**Given passage:**
(Note: There’s a lot here… I always have fun writing my thoughts after reading a book or seeing a movie… but even I’m surprised how long this post turned out… so unless you are a fan — or a student looking for some different insights into an all-time classic novel — feel free to skip this entire review! –RPF.)
I’m probably the last person of my generation to read John Steinbeck’s classic East of Eden.
So, officially, I want to say that I don’t know what all the fuss is about.
Maybe it’s an incredibly innovative work from the 50’s that simply hasn’t translated into the 21st century? I run into a lot of old black & white movies like that.
But, I don’t think so. Regardless of period, characters should be believable… their actions should be believable… the story should hang together.
East of Eden touches on some interesting themes… but I believe — respectfully — the book has so many flaws that I’m shocked it’s had the staying power it’s had.
Before I dive into my concerns, I thought I’d share a couple quotes that I just loved.
Here’s possibly the best VC quote I’ve ever read:
“Look here,” said Will. “When a man comes to me for advice about an idea, I know he doesn’t want advice. He wants me to agree with him. And if I want to keep his friendship I tell him his idea is fine and go ahead. But I like you and you’re a friend of my family, so I’m going to stick my neck out.” — John Steinbeck, East of Eden, Chapter 37 (page 436 depending on the printing)

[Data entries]
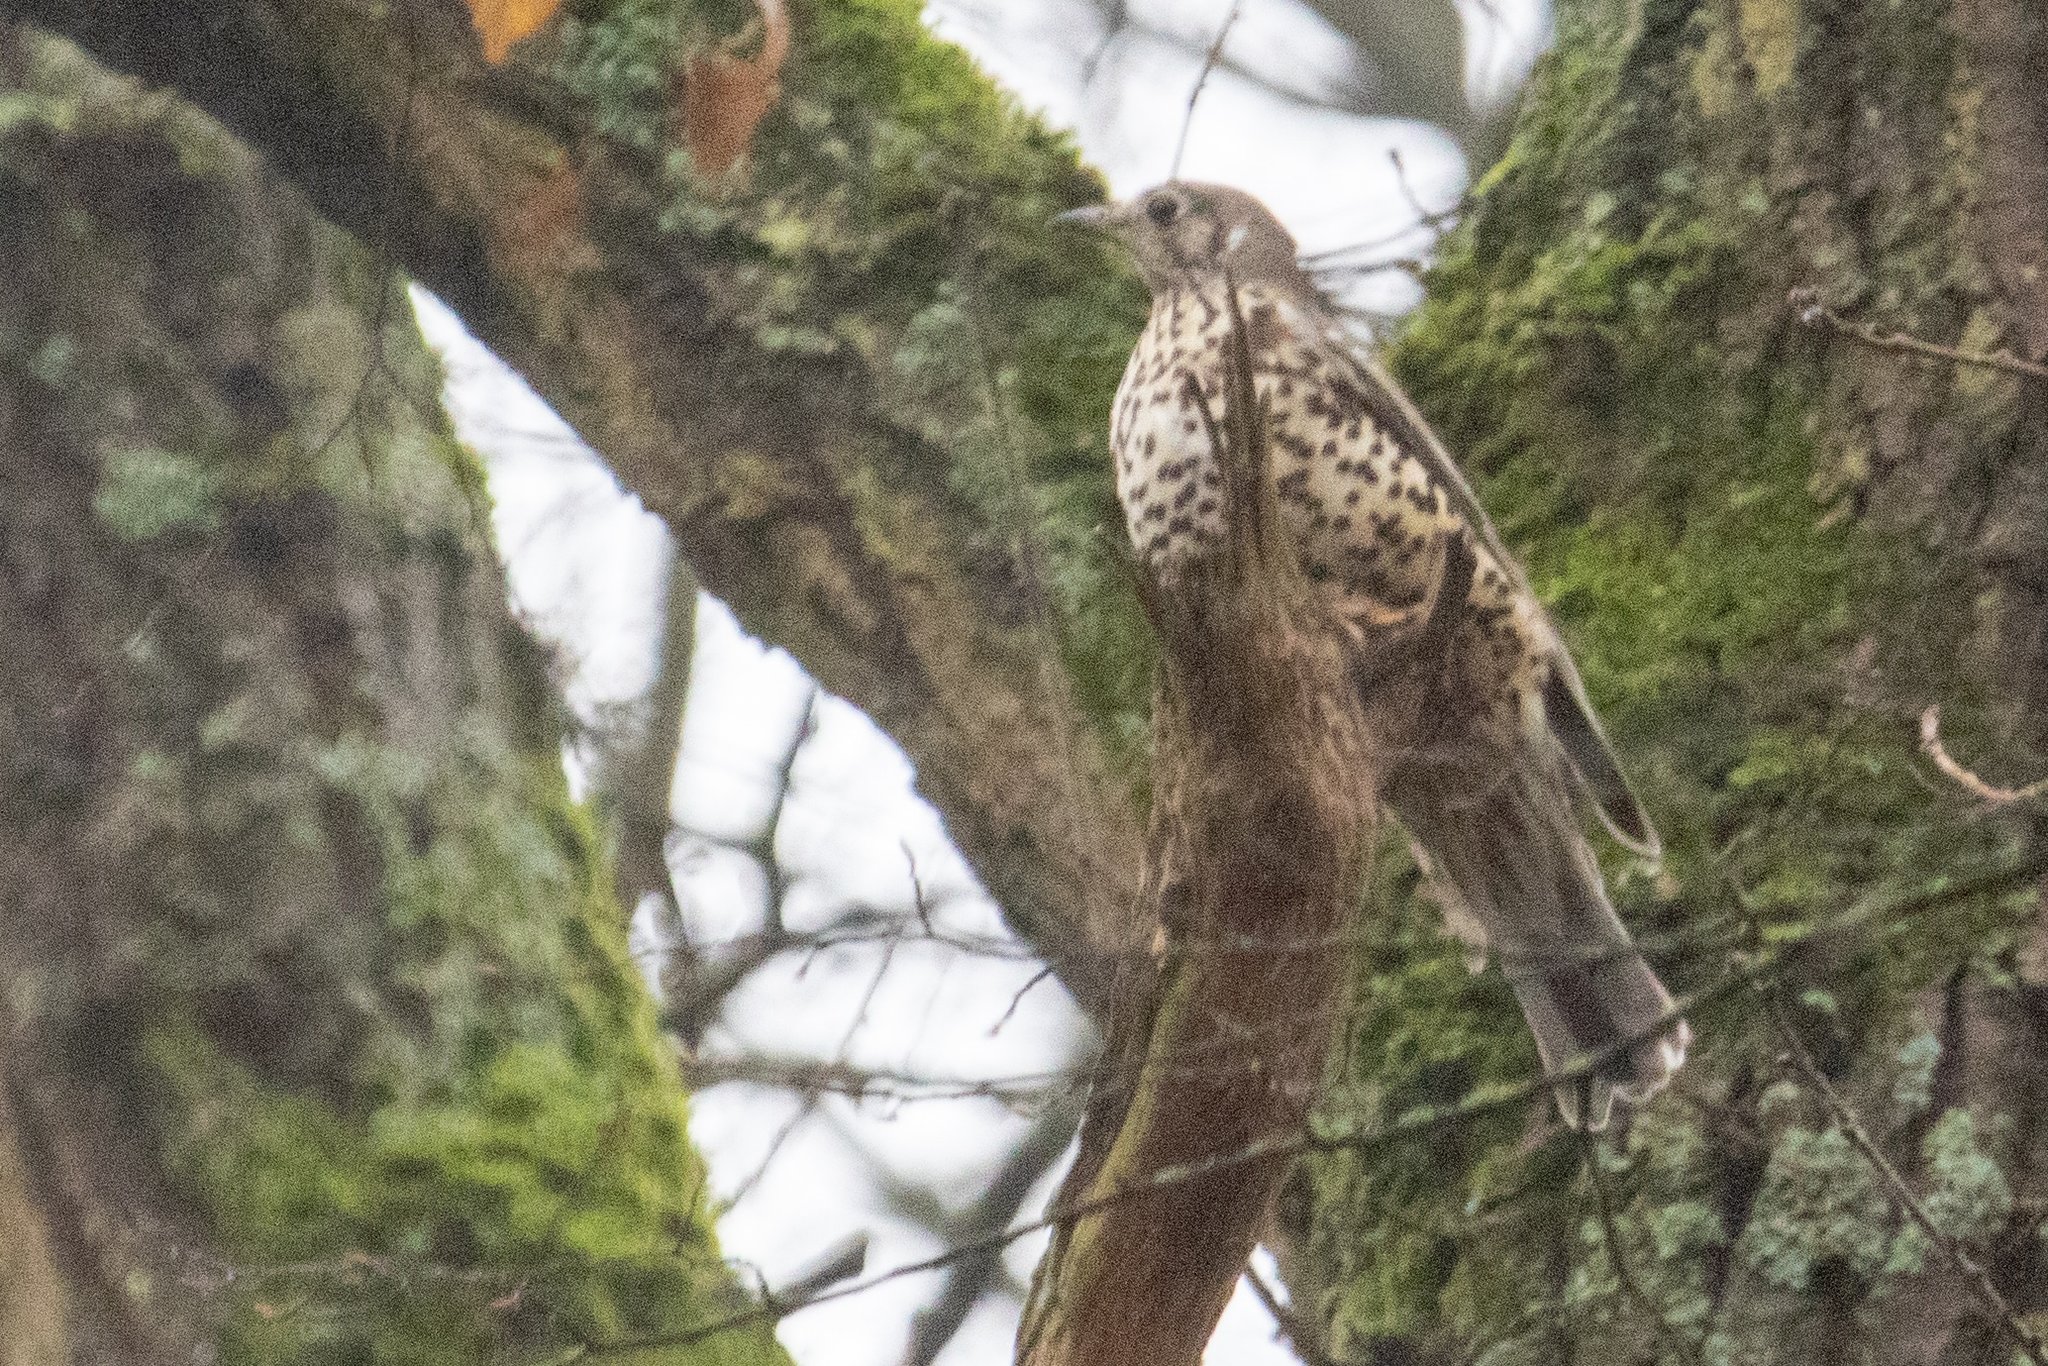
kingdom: Animalia
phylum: Chordata
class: Aves
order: Passeriformes
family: Turdidae
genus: Turdus
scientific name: Turdus viscivorus
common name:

**The exercise:**
Reproduce the passage of the East of Eden review from "East of Eden touches" up to and including "power it’s had.", word for word.

**Answer for this exercise:**
East of Eden touches on some interesting themes… but I believe — respectfully — the book has so many flaws that I’m shocked it’s had the staying power it’s had.